Work instructions: In the passage about paying for levee work below, copy the text word for word from "2) This would" up to and including "work deemed important.".

Passage for review:
1) 2000 homes paying $50 a year into an assessment district fund for levee work.
2) This would generate $100K at year, and $1M per decade. Invested, it might generate ~$1.7M for the ten year period.
3) Given a dedicated revenue stream, up-front money could be borrowed (although not suggested) to do any immediate work deemed important.
4) Over the next 20-30 years, an additional $3-$5M additional dollars would be available from this source.

Would this be enough? Time for a levee engineer to take the platform and tell us a little bit about the current state of the levees and what might need extra money, over and above what we could expect from the normal sources.

If $50 per parcel were too small to be effective, then raising the fee would ultimately generate the needed funds.

The problem here is that is that somebody has to pay for these improvements. If not the people who live in the so-called "flood plain", then who? The people who don't live in this zone?

> you house can be flooded anyway, almost anywhere you
> live in Palo Alto.

Data extract:
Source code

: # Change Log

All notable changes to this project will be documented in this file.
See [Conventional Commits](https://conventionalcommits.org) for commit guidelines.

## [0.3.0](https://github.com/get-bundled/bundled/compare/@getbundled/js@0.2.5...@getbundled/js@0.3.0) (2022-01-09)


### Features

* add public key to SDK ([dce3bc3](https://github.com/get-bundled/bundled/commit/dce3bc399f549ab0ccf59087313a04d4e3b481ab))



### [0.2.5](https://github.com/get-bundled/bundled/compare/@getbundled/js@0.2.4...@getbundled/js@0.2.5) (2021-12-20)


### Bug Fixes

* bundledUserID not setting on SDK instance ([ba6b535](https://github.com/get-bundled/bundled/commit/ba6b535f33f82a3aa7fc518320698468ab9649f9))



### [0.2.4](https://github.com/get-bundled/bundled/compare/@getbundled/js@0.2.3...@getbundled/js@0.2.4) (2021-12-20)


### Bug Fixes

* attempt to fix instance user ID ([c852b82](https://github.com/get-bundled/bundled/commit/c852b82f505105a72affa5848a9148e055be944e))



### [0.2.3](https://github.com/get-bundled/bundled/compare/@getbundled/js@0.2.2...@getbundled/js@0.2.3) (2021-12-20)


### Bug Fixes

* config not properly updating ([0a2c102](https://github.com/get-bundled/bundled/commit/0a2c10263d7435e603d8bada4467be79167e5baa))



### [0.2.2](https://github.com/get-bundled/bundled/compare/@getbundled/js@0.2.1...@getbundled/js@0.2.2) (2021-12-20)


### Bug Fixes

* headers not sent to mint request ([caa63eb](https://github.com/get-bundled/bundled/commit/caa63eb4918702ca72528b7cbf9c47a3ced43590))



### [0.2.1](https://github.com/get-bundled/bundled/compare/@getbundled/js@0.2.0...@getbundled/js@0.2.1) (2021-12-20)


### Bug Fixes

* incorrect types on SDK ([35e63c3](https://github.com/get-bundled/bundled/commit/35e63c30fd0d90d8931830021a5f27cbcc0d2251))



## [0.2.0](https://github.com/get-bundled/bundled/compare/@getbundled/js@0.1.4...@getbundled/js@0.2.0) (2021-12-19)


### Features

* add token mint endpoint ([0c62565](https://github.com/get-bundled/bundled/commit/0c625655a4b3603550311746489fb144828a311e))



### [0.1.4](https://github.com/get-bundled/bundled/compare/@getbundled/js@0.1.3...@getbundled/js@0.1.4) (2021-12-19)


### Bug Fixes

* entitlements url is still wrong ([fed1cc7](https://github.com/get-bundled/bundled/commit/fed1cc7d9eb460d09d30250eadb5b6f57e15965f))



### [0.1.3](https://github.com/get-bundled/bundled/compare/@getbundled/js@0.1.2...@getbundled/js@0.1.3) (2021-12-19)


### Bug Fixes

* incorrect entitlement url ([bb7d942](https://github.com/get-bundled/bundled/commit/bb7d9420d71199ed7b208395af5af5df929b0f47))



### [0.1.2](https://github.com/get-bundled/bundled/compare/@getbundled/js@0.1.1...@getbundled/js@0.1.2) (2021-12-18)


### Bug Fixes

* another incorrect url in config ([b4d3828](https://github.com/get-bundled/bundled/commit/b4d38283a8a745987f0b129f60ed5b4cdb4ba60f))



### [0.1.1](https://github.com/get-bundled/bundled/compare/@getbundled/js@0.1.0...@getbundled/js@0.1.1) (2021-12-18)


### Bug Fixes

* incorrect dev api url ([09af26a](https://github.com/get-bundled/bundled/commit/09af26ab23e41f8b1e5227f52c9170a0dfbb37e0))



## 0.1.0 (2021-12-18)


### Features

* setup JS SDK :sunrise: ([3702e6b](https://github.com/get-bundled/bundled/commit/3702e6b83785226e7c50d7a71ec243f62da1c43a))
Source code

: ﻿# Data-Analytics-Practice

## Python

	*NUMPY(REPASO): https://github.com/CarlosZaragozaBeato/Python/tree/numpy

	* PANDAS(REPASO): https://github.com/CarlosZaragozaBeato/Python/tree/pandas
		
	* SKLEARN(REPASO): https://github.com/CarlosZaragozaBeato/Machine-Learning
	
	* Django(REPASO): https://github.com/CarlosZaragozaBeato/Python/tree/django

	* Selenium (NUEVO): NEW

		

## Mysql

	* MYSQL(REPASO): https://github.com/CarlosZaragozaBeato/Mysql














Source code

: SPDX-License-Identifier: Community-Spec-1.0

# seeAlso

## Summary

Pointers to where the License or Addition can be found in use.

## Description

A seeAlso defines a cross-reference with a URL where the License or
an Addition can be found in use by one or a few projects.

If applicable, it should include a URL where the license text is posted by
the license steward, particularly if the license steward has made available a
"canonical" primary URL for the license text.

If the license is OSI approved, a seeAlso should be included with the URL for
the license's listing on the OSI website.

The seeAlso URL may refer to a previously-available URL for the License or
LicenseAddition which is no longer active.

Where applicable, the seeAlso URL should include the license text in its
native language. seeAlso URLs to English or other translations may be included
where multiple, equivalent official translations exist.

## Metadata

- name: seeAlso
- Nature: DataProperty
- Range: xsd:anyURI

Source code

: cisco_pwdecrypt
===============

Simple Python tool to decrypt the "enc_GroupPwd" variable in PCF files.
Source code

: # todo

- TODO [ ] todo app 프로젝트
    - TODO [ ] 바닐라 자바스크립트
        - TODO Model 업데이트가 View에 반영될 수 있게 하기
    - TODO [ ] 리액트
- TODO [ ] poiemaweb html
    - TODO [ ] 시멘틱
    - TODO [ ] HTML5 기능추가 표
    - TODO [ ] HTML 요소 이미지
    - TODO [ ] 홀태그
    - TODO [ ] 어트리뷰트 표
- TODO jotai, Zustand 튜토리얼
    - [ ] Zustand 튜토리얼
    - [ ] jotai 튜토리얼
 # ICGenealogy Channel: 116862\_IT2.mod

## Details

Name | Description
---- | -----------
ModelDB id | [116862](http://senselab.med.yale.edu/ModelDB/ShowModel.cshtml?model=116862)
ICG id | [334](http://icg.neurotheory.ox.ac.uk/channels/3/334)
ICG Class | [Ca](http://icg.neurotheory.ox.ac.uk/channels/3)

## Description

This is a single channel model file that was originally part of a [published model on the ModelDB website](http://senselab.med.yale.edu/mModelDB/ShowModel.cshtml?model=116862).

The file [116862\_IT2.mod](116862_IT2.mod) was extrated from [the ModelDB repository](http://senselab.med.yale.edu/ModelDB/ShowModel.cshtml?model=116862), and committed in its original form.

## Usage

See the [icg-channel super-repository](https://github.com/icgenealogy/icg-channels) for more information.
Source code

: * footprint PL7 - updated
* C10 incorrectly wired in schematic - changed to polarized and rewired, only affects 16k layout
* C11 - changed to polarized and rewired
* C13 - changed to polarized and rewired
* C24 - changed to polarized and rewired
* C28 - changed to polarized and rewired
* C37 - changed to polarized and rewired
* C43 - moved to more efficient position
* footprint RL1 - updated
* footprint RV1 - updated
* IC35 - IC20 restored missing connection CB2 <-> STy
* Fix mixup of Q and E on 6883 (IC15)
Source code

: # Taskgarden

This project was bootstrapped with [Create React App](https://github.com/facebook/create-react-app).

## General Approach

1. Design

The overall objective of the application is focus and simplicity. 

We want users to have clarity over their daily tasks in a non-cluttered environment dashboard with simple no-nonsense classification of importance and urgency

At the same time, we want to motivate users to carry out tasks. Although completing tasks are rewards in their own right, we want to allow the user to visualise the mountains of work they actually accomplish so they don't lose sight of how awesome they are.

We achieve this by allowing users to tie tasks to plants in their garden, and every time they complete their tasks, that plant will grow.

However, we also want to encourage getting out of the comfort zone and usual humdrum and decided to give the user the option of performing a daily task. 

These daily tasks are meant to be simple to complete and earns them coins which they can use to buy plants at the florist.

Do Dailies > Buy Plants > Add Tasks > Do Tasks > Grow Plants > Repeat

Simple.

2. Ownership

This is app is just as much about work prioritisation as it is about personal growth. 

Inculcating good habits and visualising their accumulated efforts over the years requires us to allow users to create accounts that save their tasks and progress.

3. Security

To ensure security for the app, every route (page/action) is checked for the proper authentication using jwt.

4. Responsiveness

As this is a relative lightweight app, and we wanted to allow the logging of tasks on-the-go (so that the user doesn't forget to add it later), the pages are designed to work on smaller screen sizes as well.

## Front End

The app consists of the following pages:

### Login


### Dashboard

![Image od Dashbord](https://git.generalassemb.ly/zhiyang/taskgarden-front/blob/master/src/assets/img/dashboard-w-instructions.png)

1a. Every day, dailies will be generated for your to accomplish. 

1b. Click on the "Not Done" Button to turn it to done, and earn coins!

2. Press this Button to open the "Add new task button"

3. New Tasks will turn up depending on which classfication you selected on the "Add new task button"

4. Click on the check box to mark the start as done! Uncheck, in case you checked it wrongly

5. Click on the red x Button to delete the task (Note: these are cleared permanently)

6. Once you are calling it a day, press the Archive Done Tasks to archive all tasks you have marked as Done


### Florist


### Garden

Output:
2) This would generate $100K at year, and $1M per decade. Invested, it might generate ~$1.7M for the ten year period.
3) Given a dedicated revenue stream, up-front money could be borrowed (although not suggested) to do any immediate work deemed important.